_Description of the task_
In the listing below, locate the lines that hold "Pancreas" and copy them.
╔══
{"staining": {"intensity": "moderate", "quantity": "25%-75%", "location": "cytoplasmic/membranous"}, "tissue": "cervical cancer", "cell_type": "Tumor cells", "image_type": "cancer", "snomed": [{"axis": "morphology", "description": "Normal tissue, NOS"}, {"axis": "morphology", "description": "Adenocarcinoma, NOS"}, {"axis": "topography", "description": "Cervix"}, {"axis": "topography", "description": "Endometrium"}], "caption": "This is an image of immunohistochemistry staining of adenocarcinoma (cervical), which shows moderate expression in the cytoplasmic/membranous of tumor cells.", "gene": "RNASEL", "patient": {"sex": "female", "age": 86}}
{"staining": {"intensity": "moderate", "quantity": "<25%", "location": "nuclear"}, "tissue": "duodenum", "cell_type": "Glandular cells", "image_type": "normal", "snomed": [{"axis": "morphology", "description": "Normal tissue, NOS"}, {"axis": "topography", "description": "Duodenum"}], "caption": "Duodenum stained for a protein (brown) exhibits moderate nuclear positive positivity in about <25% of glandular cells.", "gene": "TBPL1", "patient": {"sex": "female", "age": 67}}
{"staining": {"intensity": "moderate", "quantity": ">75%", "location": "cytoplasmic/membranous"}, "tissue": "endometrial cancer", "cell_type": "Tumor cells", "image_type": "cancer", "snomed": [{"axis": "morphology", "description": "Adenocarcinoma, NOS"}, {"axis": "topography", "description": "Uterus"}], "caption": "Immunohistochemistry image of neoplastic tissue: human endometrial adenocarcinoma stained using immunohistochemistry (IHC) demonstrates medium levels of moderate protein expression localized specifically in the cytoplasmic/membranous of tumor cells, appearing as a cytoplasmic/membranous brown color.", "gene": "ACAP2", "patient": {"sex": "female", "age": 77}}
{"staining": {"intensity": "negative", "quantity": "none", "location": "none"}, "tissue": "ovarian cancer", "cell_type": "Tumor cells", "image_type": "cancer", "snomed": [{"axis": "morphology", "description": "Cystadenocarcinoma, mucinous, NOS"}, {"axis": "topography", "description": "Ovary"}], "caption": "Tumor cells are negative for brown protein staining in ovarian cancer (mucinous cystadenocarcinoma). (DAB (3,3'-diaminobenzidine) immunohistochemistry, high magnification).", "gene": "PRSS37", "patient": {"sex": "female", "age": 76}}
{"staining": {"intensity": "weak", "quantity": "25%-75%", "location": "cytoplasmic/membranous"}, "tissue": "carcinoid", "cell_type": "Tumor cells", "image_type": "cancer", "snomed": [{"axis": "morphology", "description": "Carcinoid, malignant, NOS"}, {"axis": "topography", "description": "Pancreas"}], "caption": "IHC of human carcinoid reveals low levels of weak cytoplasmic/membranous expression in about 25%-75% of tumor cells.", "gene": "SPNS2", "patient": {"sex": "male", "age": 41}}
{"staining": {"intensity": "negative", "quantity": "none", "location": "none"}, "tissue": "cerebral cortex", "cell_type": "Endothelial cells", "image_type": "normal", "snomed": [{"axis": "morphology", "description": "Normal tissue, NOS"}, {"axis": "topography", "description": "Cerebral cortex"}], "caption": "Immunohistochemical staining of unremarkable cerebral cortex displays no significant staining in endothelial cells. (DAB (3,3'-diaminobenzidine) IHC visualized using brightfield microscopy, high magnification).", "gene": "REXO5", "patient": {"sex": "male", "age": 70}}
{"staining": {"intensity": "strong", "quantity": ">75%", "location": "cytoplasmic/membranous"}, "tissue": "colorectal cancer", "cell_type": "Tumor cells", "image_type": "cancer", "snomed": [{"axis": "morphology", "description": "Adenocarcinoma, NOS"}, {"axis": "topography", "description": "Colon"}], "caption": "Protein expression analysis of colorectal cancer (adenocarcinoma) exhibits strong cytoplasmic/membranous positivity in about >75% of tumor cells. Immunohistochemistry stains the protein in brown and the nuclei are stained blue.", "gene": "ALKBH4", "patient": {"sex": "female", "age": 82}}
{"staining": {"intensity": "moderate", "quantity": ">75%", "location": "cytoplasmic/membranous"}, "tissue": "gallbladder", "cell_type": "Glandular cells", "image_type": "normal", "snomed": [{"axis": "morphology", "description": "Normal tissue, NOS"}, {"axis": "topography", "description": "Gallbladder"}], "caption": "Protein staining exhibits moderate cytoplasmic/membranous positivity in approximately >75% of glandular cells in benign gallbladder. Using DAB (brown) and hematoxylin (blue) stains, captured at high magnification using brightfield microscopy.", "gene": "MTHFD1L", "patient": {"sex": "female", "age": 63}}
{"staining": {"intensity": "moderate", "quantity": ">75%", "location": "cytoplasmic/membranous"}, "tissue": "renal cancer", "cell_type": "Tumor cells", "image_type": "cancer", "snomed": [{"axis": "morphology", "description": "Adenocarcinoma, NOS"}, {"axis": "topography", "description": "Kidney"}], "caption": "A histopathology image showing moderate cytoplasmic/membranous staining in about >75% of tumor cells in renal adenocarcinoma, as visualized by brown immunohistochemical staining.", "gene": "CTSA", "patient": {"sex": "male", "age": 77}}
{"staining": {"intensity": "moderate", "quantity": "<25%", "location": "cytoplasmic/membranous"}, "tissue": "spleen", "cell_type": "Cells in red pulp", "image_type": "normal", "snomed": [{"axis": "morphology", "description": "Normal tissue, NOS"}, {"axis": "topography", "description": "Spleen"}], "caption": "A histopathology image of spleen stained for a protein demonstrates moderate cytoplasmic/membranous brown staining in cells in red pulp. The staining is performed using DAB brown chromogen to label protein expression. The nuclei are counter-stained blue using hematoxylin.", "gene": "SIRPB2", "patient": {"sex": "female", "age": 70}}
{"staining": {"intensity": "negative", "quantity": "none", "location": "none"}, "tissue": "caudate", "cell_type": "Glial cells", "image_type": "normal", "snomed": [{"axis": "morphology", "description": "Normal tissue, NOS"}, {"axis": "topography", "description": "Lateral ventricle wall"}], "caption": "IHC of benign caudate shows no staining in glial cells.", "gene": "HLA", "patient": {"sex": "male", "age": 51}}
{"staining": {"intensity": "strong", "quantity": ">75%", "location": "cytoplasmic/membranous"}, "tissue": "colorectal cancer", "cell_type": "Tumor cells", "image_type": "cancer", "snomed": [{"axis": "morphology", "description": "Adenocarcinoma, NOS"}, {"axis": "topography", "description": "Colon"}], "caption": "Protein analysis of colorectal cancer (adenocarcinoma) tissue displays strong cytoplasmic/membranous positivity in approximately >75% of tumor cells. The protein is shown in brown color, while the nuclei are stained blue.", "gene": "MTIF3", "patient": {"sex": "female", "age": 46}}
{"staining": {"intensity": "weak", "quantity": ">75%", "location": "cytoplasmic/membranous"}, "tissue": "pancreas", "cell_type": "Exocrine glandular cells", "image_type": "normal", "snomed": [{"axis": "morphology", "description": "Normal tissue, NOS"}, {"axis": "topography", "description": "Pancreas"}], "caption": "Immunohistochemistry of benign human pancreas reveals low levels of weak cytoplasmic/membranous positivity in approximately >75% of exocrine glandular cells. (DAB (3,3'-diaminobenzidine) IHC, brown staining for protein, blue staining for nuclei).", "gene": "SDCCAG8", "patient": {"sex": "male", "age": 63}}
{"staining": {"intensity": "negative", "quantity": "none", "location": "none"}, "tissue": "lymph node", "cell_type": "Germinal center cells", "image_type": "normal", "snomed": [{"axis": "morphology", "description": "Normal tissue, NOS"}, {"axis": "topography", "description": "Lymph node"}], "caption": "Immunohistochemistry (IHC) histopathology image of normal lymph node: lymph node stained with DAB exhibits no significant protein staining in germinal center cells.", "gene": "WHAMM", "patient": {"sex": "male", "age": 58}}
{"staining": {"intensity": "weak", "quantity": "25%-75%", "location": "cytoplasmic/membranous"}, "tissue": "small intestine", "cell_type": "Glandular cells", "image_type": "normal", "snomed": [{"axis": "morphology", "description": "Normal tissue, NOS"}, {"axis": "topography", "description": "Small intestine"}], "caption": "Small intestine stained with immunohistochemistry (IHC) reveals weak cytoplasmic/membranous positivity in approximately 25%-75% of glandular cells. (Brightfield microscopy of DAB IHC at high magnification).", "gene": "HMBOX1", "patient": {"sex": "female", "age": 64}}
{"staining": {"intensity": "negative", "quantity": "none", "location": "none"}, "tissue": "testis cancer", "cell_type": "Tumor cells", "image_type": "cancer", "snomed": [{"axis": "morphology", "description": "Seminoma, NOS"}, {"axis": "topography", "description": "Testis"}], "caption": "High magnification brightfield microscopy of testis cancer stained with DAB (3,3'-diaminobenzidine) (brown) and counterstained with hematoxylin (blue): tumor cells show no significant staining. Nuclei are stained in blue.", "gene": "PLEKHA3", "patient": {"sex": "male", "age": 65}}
╚══
_Task answer_
{"staining": {"intensity": "weak", "quantity": "25%-75%", "location": "cytoplasmic/membranous"}, "tissue": "carcinoid", "cell_type": "Tumor cells", "image_type": "cancer", "snomed": [{"axis": "morphology", "description": "Carcinoid, malignant, NOS"}, {"axis": "topography", "description": "Pancreas"}], "caption": "IHC of human carcinoid reveals low levels of weak cytoplasmic/membranous expression in about 25%-75% of tumor cells.", "gene": "SPNS2", "patient": {"sex": "male", "age": 41}}
{"staining": {"intensity": "weak", "quantity": ">75%", "location": "cytoplasmic/membranous"}, "tissue": "pancreas", "cell_type": "Exocrine glandular cells", "image_type": "normal", "snomed": [{"axis": "morphology", "description": "Normal tissue, NOS"}, {"axis": "topography", "description": "Pancreas"}], "caption": "Immunohistochemistry of benign human pancreas reveals low levels of weak cytoplasmic/membranous positivity in approximately >75% of exocrine glandular cells. (DAB (3,3'-diaminobenzidine) IHC, brown staining for protein, blue staining for nuclei).", "gene": "SDCCAG8", "patient": {"sex": "male", "age": 63}}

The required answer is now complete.